◆ What the exercise asks
Everything from the first line of the material below through the line containing "146(27) | 96(31) |" must be retyped exactly, and nothing past it.

◆ Task input
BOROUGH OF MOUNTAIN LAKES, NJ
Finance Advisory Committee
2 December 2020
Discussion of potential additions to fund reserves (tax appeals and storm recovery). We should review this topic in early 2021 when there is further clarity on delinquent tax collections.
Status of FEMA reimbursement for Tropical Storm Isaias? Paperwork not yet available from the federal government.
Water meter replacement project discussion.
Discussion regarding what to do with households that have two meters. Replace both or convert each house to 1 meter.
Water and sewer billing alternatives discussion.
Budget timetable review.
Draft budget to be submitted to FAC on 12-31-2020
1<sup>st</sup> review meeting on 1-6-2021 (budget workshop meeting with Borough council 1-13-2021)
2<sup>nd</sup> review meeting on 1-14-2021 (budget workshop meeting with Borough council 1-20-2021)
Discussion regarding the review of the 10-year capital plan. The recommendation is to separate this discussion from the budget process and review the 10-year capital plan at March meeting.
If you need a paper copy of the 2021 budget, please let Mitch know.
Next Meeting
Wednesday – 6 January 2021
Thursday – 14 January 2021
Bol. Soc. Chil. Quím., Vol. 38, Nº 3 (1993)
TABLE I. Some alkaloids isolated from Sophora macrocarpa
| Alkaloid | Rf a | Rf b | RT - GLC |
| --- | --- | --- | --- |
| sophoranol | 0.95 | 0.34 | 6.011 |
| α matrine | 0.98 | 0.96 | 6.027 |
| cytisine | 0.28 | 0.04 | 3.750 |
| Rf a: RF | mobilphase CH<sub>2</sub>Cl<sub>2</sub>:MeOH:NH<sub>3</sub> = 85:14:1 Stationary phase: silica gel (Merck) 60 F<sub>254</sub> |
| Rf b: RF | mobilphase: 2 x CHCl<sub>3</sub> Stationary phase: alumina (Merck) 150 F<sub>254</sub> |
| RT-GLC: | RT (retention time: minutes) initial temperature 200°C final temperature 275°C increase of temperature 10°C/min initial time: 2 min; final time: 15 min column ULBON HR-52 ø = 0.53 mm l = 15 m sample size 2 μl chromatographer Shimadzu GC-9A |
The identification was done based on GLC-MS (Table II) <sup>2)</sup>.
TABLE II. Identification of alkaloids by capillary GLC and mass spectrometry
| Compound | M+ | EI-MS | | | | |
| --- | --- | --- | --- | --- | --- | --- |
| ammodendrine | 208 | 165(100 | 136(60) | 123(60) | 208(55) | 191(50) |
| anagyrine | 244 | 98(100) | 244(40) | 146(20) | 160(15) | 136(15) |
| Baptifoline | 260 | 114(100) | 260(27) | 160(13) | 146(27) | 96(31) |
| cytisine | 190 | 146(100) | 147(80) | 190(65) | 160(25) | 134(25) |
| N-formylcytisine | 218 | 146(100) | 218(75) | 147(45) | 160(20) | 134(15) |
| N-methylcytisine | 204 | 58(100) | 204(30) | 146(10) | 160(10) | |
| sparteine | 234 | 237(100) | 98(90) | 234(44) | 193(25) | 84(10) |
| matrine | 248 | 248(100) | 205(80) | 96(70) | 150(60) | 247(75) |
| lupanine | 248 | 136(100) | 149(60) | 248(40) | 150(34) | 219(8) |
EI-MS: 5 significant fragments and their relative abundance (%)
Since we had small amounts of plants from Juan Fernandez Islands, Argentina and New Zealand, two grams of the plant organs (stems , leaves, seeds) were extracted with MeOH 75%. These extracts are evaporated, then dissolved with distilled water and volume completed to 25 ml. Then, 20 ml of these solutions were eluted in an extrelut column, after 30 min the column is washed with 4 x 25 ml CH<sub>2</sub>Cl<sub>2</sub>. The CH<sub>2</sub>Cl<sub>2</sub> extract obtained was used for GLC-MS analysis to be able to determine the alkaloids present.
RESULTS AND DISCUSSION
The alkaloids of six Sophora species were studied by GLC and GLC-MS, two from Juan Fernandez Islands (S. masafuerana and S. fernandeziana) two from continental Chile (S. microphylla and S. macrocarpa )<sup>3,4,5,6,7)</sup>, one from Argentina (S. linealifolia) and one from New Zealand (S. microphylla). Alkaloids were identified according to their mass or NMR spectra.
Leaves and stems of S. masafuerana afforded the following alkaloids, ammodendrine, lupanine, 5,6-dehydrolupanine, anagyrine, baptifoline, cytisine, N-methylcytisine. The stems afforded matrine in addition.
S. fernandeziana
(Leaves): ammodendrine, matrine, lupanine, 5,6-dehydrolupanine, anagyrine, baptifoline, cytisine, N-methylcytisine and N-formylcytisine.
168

◆ Solved problem
BOROUGH OF MOUNTAIN LAKES, NJ
Finance Advisory Committee
2 December 2020
Discussion of potential additions to fund reserves (tax appeals and storm recovery). We should review this topic in early 2021 when there is further clarity on delinquent tax collections.
Status of FEMA reimbursement for Tropical Storm Isaias? Paperwork not yet available from the federal government.
Water meter replacement project discussion.
Discussion regarding what to do with households that have two meters. Replace both or convert each house to 1 meter.
Water and sewer billing alternatives discussion.
Budget timetable review.
Draft budget to be submitted to FAC on 12-31-2020
1<sup>st</sup> review meeting on 1-6-2021 (budget workshop meeting with Borough council 1-13-2021)
2<sup>nd</sup> review meeting on 1-14-2021 (budget workshop meeting with Borough council 1-20-2021)
Discussion regarding the review of the 10-year capital plan. The recommendation is to separate this discussion from the budget process and review the 10-year capital plan at March meeting.
If you need a paper copy of the 2021 budget, please let Mitch know.
Next Meeting
Wednesday – 6 January 2021
Thursday – 14 January 2021
Bol. Soc. Chil. Quím., Vol. 38, Nº 3 (1993)
TABLE I. Some alkaloids isolated from Sophora macrocarpa
| Alkaloid | Rf a | Rf b | RT - GLC |
| --- | --- | --- | --- |
| sophoranol | 0.95 | 0.34 | 6.011 |
| α matrine | 0.98 | 0.96 | 6.027 |
| cytisine | 0.28 | 0.04 | 3.750 |
| Rf a: RF | mobilphase CH<sub>2</sub>Cl<sub>2</sub>:MeOH:NH<sub>3</sub> = 85:14:1 Stationary phase: silica gel (Merck) 60 F<sub>254</sub> |
| Rf b: RF | mobilphase: 2 x CHCl<sub>3</sub> Stationary phase: alumina (Merck) 150 F<sub>254</sub> |
| RT-GLC: | RT (retention time: minutes) initial temperature 200°C final temperature 275°C increase of temperature 10°C/min initial time: 2 min; final time: 15 min column ULBON HR-52 ø = 0.53 mm l = 15 m sample size 2 μl chromatographer Shimadzu GC-9A |
The identification was done based on GLC-MS (Table II) <sup>2)</sup>.
TABLE II. Identification of alkaloids by capillary GLC and mass spectrometry
| Compound | M+ | EI-MS | | | | |
| --- | --- | --- | --- | --- | --- | --- |
| ammodendrine | 208 | 165(100 | 136(60) | 123(60) | 208(55) | 191(50) |
| anagyrine | 244 | 98(100) | 244(40) | 146(20) | 160(15) | 136(15) |
| Baptifoline | 260 | 114(100) | 260(27) | 160(13) | 146(27) | 96(31) |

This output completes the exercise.